Haftung des Gerichtsgutachters für Prozessverlust

Haftung des Gerichtsgutachters für Prozessverlust

Es ist kein sorgloses Vorgehen in eigenen Angelegenheiten darin zu erblicken, dass erst nach erfolglosen Erörterungsversuch ein Privatgutachten eingeholt und dem Pro-zessgericht vorgelegt wird.

In einem Vorverfahren, in dem die nunmehrige Klägerin beklagte Partei war und auf Werklohnzahlung geklagt wurde, erstattete der Beklagte als gerichtlich bestellter Sachverständige ein unrichtiges Gutachten.

Der Beklagte, dessen grundsätzliche Haftung im Revisionsverfahren nicht mehr strittig ist, wandte unter anderem ein Mitverschulden der Klägerin am Prozessverlust ein.

Entscheidung des OGH

Wie sich aus den Tatsachenfeststellungen des Erstgerichts ergibt, hat die nunmehrige Klägerin stets Zweifel an der Richtigkeit der Darlegungen des Beklagten als Sachverständiger geäußert. Dass sie im Rahmen der Gutachtenserörterung die Frage des „Formats“ der dem Gutachten zugrunde gelegten Dateien in den Mittelpunkt gestellt hat, vermag schon deshalb keine ins Gewicht fallende Sorglosigkeit zu begründen, weil es ja tatsächlich ein maßgeblicher Grund für die Unrichtigkeit des Gutachtens war, dass der Beklagte nur Dateien im PDF-Format heranzog, die einerseits unleserlich und andererseits auch inhaltlich zu wenig aussagekräftig waren.

Der Klägerin ist auch nicht vorzuwerfen, das eingeholte Privatgutachten erst nach dem Versuch, den Beklagten im Rahmen der Gutachtenserörterung zu einer Revidierung seiner Schlussfolgerungen zu bewegen, vorgelegt zu haben. Solange eine Prozesspartei noch versucht, die primär vorgesehenen verfahrensrechtlichen Mittel zu nutzen und insbesondere über einen Erörterungsantrag die Möglichkeit wahrnimmt, unklare oder fragwürdige Passagen eines Sachverständigengutachtens in Frage zu stellen und auf Klarstellung bzw Präzisierung zu dringen, ist von ihr regelmäßig nicht zu verlangen, ein ihre Auffassung stützendes Privatgutachten einzuholen, dessen Kosten sie in Folge möglicherweise selbst tragen muss. Es ist daher kein sorgloses Vorgehen in eigenen Angelegenheiten darin zu erblicken, dass sie erst nach dem erfolglosen Erörterungsversuch ein Privatgutachten eingeholt und dem Prozessgericht vorgelegt hat.
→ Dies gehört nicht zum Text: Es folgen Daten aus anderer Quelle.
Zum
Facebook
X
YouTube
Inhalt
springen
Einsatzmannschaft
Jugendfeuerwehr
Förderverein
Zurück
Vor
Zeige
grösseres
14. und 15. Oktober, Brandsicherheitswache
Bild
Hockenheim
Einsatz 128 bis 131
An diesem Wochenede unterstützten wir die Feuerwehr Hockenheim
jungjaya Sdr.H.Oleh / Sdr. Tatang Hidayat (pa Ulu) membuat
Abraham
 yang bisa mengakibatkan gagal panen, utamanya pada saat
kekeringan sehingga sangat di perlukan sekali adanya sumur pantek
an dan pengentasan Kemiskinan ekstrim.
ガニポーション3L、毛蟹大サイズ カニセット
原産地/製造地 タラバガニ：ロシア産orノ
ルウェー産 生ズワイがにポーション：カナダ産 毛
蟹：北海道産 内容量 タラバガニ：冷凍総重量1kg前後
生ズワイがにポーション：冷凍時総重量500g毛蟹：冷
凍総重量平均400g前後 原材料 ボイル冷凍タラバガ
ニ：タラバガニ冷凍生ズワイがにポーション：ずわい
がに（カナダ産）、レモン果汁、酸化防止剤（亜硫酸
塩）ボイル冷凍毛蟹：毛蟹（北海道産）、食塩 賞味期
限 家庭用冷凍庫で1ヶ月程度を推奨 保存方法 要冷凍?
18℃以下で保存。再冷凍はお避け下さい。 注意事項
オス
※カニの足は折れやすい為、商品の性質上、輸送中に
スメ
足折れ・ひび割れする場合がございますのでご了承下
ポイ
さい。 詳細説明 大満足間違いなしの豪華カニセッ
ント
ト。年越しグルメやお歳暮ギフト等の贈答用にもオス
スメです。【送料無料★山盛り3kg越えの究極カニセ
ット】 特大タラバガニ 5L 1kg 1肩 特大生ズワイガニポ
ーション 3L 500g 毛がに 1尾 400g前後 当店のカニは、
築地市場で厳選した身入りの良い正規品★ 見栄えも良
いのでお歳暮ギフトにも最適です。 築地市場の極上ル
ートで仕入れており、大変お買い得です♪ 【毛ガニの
Der Beklagte wiederum beharrte auf der Richtigkeit seines Gutachtens trotz zahlreicher Hinweise auf die Unzulänglichkeit der Gutachtensgrundlagen und legte sein Unvermögen zur Auswertung aussagekräftiger Unterlagen auch nicht offen. Im Verhältnis zu dieser Sorglosigkeit des Beklagten, ist der Klägerin keine ins Gewicht fallende Nachlässigkeit vorzuwerfen. Deshalb steht ihr der Ersatz des gesamten Betrags zu, zu dessen Zahlung sie wegen des fehlerhaften Gutachtens zu Unrecht verurteilt wurde.